▸ What is being asked: Out of the data below, copy every line with the string "Footprint".

▸ Extracted material:
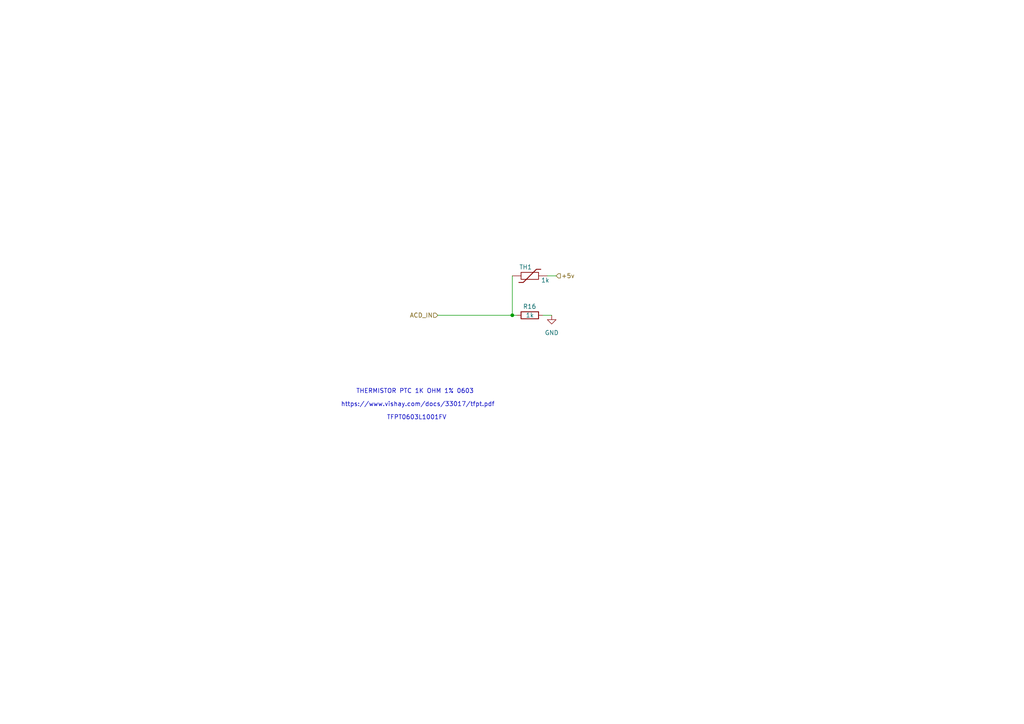
<source format=kicad_sch>
(kicad_sch (version 20210126) (generator eeschema)

  (paper "A4")

  (title_block
    (title "Basic Schematic 6")
  )

  

  (junction (at 148.59 91.44) (diameter 0.9144) (color 0 0 0 0))

  (wire (pts (xy 127 91.44) (xy 148.59 91.44))
    (stroke (width 0) (type solid) (color 0 0 0 0))
    (uuid 2f10d642-6022-4385-9ef4-1b3dd9af8778)
  )
  (wire (pts (xy 148.59 80.01) (xy 148.59 91.44))
    (stroke (width 0) (type solid) (color 0 0 0 0))
    (uuid 136fbcc0-e6b8-4020-9e3b-1553f236a896)
  )
  (wire (pts (xy 149.86 91.44) (xy 148.59 91.44))
    (stroke (width 0) (type solid) (color 0 0 0 0))
    (uuid 5dbdc11b-a735-4a7c-a31e-f7d998edfd10)
  )
  (wire (pts (xy 160.02 91.44) (xy 157.48 91.44))
    (stroke (width 0) (type solid) (color 0 0 0 0))
    (uuid 8511d8a5-43c2-410e-9561-14e45aedafbc)
  )
  (wire (pts (xy 161.29 80.01) (xy 158.75 80.01))
    (stroke (width 0) (type solid) (color 0 0 0 0))
    (uuid 090f70a3-c9bf-46cb-9d5b-1adb7d5442ad)
  )

  (text "TFPT0603L1001FV" (at 129.54 121.92 180)
    (effects (font (size 1.27 1.27)) (justify right bottom))
    (uuid 67335b96-1681-48ba-9091-1f451a0946ad)
  )
  (text "THERMISTOR PTC 1K OHM 1% 0603 " (at 138.43 114.3 180)
    (effects (font (size 1.27 1.27)) (justify right bottom))
    (uuid 15afe03f-5a09-4ec4-9a28-ca9e7e5284f6)
  )
  (text "https://www.vishay.com/docs/33017/tfpt.pdf" (at 143.51 118.11 180)
    (effects (font (size 1.27 1.27)) (justify right bottom))
    (uuid 1019300f-3233-48df-a135-0dea175d4a33)
  )

  (hierarchical_label "ACD_IN" (shape input) (at 127 91.44 180)
    (effects (font (size 1.27 1.27)) (justify right))
    (uuid cc05c119-6e7b-4685-a137-ef9cee39ba37)
  )
  (hierarchical_label "+5v" (shape input) (at 161.29 80.01 0)
    (effects (font (size 1.27 1.27)) (justify left))
    (uuid aa369b0e-9928-4875-b827-3d615b0dd913)
  )

  (symbol (lib_id "power:GND") (at 160.02 91.44 0) (unit 1)
    (in_bom yes) (on_board yes) (fields_autoplaced)
    (uuid 8ae10ee2-8aa5-41ef-83c6-0d66936c38c6)
    (property "Reference" "#PWR0109" (id 0) (at 160.02 97.79 0)
      (effects (font (size 1.27 1.27)) hide)
    )
    (property "Value" "GND" (id 1) (at 160.02 96.52 0))
    (property "Footprint" "" (id 2) (at 160.02 91.44 0)
      (effects (font (size 1.27 1.27)) hide)
    )
    (property "Datasheet" "" (id 3) (at 160.02 91.44 0)
      (effects (font (size 1.27 1.27)) hide)
    )
    (pin "1" (uuid aba9cf2b-5f0e-4ddd-bad0-497356ba8512))
  )

  (symbol (lib_id "Device:R") (at 153.67 91.44 90) (unit 1)
    (in_bom yes) (on_board yes)
    (uuid 90cad188-02e6-4180-8bc0-237d13c2a926)
    (property "Reference" "R16" (id 0) (at 155.5749 88.9 90)
      (effects (font (size 1.27 1.27)) (justify left))
    )
    (property "Value" "1k" (id 1) (at 154.9145 91.44 90)
      (effects (font (size 1.27 1.27)) (justify left))
    )
    (property "Footprint" "" (id 2) (at 153.67 93.218 90)
      (effects (font (size 1.27 1.27)) hide)
    )
    (property "Datasheet" "~" (id 3) (at 153.67 91.44 0)
      (effects (font (size 1.27 1.27)) hide)
    )
    (pin "1" (uuid 06c7352b-402a-449d-a292-20a066d3f1eb))
    (pin "2" (uuid 88dbbbc9-27e4-4de2-8006-70e98538addb))
  )

  (symbol (lib_id "Device:Thermistor") (at 153.67 80.01 270) (unit 1)
    (in_bom yes) (on_board yes)
    (uuid 5e4b0f1b-53ae-415b-be00-3ec3c8ac8de7)
    (property "Reference" "TH1" (id 0) (at 154.3049 77.47 90)
      (effects (font (size 1.27 1.27)) (justify right))
    )
    (property "Value" "1k" (id 1) (at 159.3849 81.28 90)
      (effects (font (size 1.27 1.27)) (justify right))
    )
    (property "Footprint" "" (id 2) (at 153.67 80.01 0)
      (effects (font (size 1.27 1.27)) hide)
    )
    (property "Datasheet" "~" (id 3) (at 153.67 80.01 0)
      (effects (font (size 1.27 1.27)) hide)
    )
    (pin "1" (uuid a6f87ce6-5054-413f-9fff-1553d0d19512))
    (pin "2" (uuid 90a7c345-7771-45f4-931a-ddda8e6829cf))
  )
)

</source>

▸ Exercise answer:
    (property "Footprint" "" (id 2) (at 160.02 91.44 0)
    (property "Footprint" "" (id 2) (at 153.67 93.218 90)
    (property "Footprint" "" (id 2) (at 153.67 80.01 0)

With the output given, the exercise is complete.